[Records from a data collection]
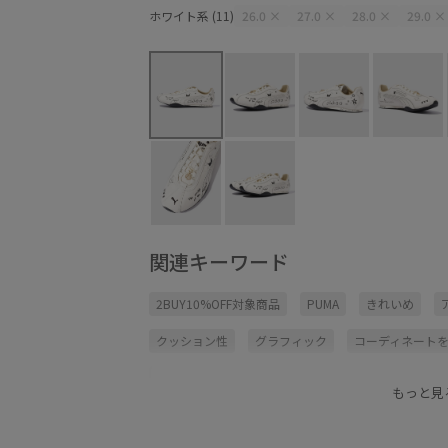
ホワイト系 (11)
26.0
×
27.0
×
28.0
×
29.0
×
関連キーワード
2BUY10%OFF対象商品
PUMA
きれいめ
クッション性
グラフィック
コーディネート
シューズ
スニーカー
スポーツ
ランニン
もっと見
軽量性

• **Exercise details**:
Write out every line of text in the data above verbatim, in its original order, and leave the picture out.

• **Worked solution**:
ホワイト系 (11)
26.0
×
27.0
×
28.0
×
29.0
×
関連キーワード
2BUY10%OFF対象商品
PUMA
きれいめ
クッション性
グラフィック
コーディネート
シューズ
スニーカー
スポーツ
ランニン
もっと見
軽量性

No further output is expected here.